Comment by jacquesm

1 month ago

Interesting, so this is effectively 'guided closed loop' software development with the testset as the control.

It gives me a bit of a 'turtles all the way down' feeling because if the test set can be 'good' why couldn't the code be good as well?

I'm quite wary of all of this, as you've probably gathered by now: the idea that you can toss a bunch of 'pass' tests into a box and then generate code until all of the tests pass is effectively a form of fuzzing, you've got some thing that passes your test set, but it may do a lot more than just that and your test set is not going to be able to exhaustively enumerate the negative cases.

This could easily result in 'surprise functionality' that you did not anticipate during the specification phase. The only way to deal with that then is to audit the generated code, which I presume would then be farmed out to yet another LLM.

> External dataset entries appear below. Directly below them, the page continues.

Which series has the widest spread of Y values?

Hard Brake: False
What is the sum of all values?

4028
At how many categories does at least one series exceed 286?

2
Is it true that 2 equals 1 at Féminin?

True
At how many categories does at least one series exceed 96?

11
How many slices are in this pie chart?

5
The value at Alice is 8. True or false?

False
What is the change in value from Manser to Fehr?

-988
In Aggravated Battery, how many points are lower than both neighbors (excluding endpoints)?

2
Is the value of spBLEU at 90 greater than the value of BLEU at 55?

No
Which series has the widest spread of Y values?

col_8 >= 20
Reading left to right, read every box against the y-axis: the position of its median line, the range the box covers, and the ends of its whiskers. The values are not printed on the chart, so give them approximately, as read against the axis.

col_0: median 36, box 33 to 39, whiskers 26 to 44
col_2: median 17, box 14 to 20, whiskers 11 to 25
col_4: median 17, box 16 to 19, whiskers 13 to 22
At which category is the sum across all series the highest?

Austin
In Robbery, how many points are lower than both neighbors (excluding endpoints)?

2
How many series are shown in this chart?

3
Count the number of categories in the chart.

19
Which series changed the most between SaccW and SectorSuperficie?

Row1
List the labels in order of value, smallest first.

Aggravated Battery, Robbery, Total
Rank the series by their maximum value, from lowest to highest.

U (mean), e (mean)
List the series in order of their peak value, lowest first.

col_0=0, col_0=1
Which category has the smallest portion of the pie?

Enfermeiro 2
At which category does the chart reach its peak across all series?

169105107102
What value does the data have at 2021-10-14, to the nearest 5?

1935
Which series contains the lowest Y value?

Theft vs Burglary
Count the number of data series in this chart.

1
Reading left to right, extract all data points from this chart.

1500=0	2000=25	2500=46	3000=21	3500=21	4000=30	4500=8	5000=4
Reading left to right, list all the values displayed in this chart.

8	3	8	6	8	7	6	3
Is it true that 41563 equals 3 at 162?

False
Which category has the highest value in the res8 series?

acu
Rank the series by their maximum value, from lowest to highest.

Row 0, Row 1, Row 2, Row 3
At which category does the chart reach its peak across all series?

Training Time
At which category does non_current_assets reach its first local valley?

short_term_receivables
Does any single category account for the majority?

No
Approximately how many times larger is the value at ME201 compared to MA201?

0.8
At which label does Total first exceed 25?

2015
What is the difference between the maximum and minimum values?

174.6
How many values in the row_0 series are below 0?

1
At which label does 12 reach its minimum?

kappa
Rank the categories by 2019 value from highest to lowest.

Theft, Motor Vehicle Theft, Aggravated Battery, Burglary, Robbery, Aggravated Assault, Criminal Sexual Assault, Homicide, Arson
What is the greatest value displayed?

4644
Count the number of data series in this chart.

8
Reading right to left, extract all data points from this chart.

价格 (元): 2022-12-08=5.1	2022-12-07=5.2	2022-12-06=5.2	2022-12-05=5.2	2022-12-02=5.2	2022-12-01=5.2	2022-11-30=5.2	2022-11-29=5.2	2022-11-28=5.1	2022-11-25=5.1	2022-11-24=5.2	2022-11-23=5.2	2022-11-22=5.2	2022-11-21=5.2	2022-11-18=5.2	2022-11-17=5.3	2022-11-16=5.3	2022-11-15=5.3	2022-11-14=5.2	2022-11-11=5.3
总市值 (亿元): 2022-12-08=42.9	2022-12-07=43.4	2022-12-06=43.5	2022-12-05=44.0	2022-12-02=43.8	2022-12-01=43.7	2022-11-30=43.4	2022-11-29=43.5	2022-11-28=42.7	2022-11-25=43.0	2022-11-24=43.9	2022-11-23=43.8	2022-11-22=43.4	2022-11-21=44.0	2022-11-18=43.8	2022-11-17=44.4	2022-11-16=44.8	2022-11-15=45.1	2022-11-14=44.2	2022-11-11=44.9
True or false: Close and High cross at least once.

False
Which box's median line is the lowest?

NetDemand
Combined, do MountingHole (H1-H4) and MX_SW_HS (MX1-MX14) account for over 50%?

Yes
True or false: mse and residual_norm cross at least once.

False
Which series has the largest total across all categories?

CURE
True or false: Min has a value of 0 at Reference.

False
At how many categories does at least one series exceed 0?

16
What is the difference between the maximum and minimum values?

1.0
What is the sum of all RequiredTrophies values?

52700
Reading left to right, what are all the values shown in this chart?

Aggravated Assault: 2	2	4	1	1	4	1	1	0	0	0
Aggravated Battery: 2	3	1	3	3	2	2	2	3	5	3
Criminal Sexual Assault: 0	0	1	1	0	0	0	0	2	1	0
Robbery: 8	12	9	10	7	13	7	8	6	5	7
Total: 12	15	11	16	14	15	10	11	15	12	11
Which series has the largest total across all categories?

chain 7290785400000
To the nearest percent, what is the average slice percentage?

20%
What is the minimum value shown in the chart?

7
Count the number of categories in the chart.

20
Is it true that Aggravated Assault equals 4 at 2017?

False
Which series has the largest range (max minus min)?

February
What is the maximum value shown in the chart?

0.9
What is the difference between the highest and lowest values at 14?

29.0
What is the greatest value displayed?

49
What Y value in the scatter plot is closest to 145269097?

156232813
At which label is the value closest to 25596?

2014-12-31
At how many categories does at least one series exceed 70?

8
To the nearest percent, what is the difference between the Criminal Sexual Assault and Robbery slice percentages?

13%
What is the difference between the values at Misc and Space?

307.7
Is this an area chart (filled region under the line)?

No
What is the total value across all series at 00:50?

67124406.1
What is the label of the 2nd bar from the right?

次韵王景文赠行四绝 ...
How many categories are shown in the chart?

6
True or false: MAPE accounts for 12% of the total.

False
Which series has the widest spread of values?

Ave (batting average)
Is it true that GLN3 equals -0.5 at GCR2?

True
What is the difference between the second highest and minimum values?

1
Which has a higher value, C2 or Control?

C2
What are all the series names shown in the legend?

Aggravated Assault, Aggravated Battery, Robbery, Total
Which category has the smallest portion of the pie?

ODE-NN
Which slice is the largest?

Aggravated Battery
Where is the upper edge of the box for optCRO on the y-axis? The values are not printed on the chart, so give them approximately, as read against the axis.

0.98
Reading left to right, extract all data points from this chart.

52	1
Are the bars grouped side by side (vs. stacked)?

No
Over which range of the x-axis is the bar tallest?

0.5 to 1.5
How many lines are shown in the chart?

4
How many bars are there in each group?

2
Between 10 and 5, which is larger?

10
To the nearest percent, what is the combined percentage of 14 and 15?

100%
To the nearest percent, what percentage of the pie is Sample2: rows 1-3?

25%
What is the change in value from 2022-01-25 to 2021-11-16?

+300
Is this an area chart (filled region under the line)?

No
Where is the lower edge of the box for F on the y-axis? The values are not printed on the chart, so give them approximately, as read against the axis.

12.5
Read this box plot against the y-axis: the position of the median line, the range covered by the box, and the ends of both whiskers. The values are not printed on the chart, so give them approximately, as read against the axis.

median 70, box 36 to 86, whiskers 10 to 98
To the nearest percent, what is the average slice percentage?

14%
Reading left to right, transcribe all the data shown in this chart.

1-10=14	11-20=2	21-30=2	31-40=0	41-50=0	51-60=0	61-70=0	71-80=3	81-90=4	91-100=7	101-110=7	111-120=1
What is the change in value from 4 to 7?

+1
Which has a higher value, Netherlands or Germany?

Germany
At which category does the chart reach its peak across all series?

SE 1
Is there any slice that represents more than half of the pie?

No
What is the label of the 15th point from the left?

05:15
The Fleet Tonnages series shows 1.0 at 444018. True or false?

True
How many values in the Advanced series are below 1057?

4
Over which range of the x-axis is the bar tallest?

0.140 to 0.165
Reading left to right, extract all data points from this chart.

This all places a very high degree of trust into a chain of untrusted components and that doesn't sit quite right with me. It probably means my understanding of this stuff is still off.

2 comments

jacquesm

fooker 1 month ago

You are right.

What you are missing is that the thing driving this untrusted pile of hacks keep getting better at a rapid pace.

So much that the quality of the output is passable now, mimicking man-years of software engineering in a matter of hours.

If you don’t believe me, pick a project that you have always wanted to build from scratch and let cursor/claude code have a go at it. You get to make the key decisions, but the quality of work is pretty good now, so much that you don’t really have to double check much.

jacquesm 1 month ago

Thank you, I will try that and see where it leads. This all suggests a massive downward adjustment for any capitalized software is on the menu.